→ PROBLEMS AND TASKS
**a.** In the piece on plastic surgery, how many babies did the writer's friend have in three years?
**b.** Carry on the piece on plastic surgery from its final sentence.
====== PAGE EXTRACT
What an interesting metaphor, the idea that the mother's beauty was locked up in her current appearance but if she only had body-altering plastic surgery then she could be set free from her cocoon (both her body and then the bandages) to be as beautiful as possible...to look more like the world says she should.

The fact that this book exists isn't wrong (more on that in a moment) but look at the message--the mother is already always a gorgeous supermodel type, not to mention the huge, hunky doctor and teeny blonde nurse. But the idea of this book is that mommy needs to get pretty. The way she is, how God made her, isn't good enough.

Plastic Surgery is not Necessarily Sinful
I'll touch more on what real beauty is in a later post, but know that I'm not against plastic surgery. I have had gastric bypass and with likely another 100 pounds to healthily lose my stomach and breasts are simply trashed. Getting pregnant after losing 100 pounds, and then nursing as best I could for 5 months, has caused my skin to be very stretched across my entire torso and breasts, possibly my arms as well. That's not even including the 3 or so more children we hope to have. When I get to a healthier size I am already fairly certain that I'll have legitimate issues (already I can be prone to rashes) from sagging skin that make removal a medically wise choice.

Additionally, I have a friend who had four babies in three years (one set of twins) and she loves running, doing various races and competitions each year. Sadly, upon carefully telling some people about a breast lift/reduction and tummy tuck (similar to what I hope to have eventually) she was having she was treated with disdain. Some told her that she clearly wasn't resting in God and embracing her post-babies body. Upon talking to her and hearing her heart, I can proclaim how dare they? She wasn't being petty. Her body didn't allow her to run without causing a lot of problems and it made daily tasks of caring for her family difficult. Even if she did just want to feel better about her body and her husband supported her they answer to God, not people who were judgmental without pursuing her heart.

So, then, this book isn't inherently evil. But the truth is that most in our culture have surgery not for healthy reasons but because they're pursuing that worldly standard of beauty. Just the other night I saw a blurb advertising an excerpt on a show that night with a thin, already worldly beautiful woman without any visible unsightly fat and she was scheduling liposuction. Imagine if she were a mother, sharing this book with her daughter, and saying this is healthy and normal. Again, it's perpetration of the lie.
============
====== RECORDED DATA
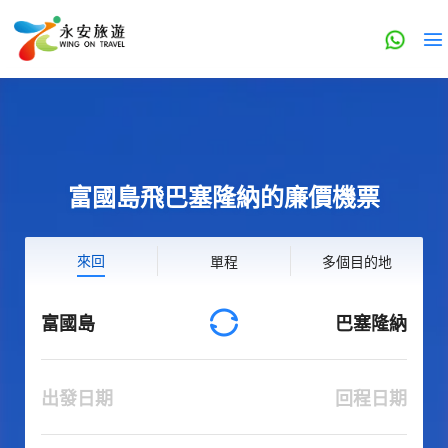
富國島飛巴塞隆納的廉價機票
來回
單程
多個目的地
富國島
巴塞隆納
出發日期
回程日期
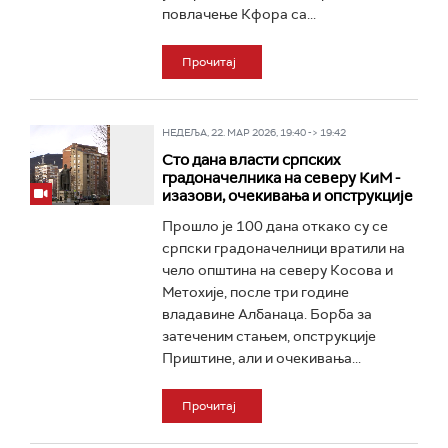
повлачење Кфора са...
Прочитај
НЕДЕЉА, 22. МАР 2026, 19:40 -> 19:42
Сто дана власти српских
градоначелника на северу КиМ -
изазови, очекивања и опструкције
Прошло је 100 дана откако су се
српски градоначелници вратили на
чело општина на северу Косова и
Метохије, после три године
владавине Албанаца. Борба за
затеченим стањем, опструкције
Приштине, али и очекивања...
Прочитај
============
→ TASK RESPONSES
**a.** Four, including one set of twins.

**b.**
Weight Loss Surgery is not Necessarily Sinful
I had gastric bypass because I was nearly 400 pounds and in a physically deteriorated condition to where "traditional" weight loss wasn't a healthy option, and the surgery saved my life. I have peace from the Lord that this choice was not sin. Bariatric surgery is not necessarily sinful. Yet as I write this there is a commercial running showing a woman most would consider perfectly healthy looking and the advertisement is that she can get the gastric band for only $13,999. This new "low-BMI" band is for those as low as 35 pounds overweight. You do have to have one co-morbidity, and some are serious like heart disease or a stroke. Some are as simple as arthritis or gallstones, which for some who are only 35 pounds overweight may only be a coincidence.

Yet again, I'm not trying to make out anyone to be bad. But these are the trends of our culture. This culture called Jessica Simpson "fat" when she had a body that 85% of the women I know would be thrilled to wake up with; and you hopefully remember the recovering-from-an-eating-disorder "fat" Demi Lovato backlash I wrote about in part 1. This culture lauds Angelina Jolie's body as incredible, yet if the average woman saw her in real life she'd seem way, way too thin. And if Angelina's genetics just produce a body like that, let's not hate, but let's also not say that her tiny, tiny frame is what every other woman should be aspiring to.

Tomorrow's post deals with this idea of what a "chubby" girl should do with her body. I'll be honest--it's kind of depressing. But at the same time, let us be soberly aware of this and wake up, so that we don't sleepwalk through culture and accept its portrayal of "normal" any longer.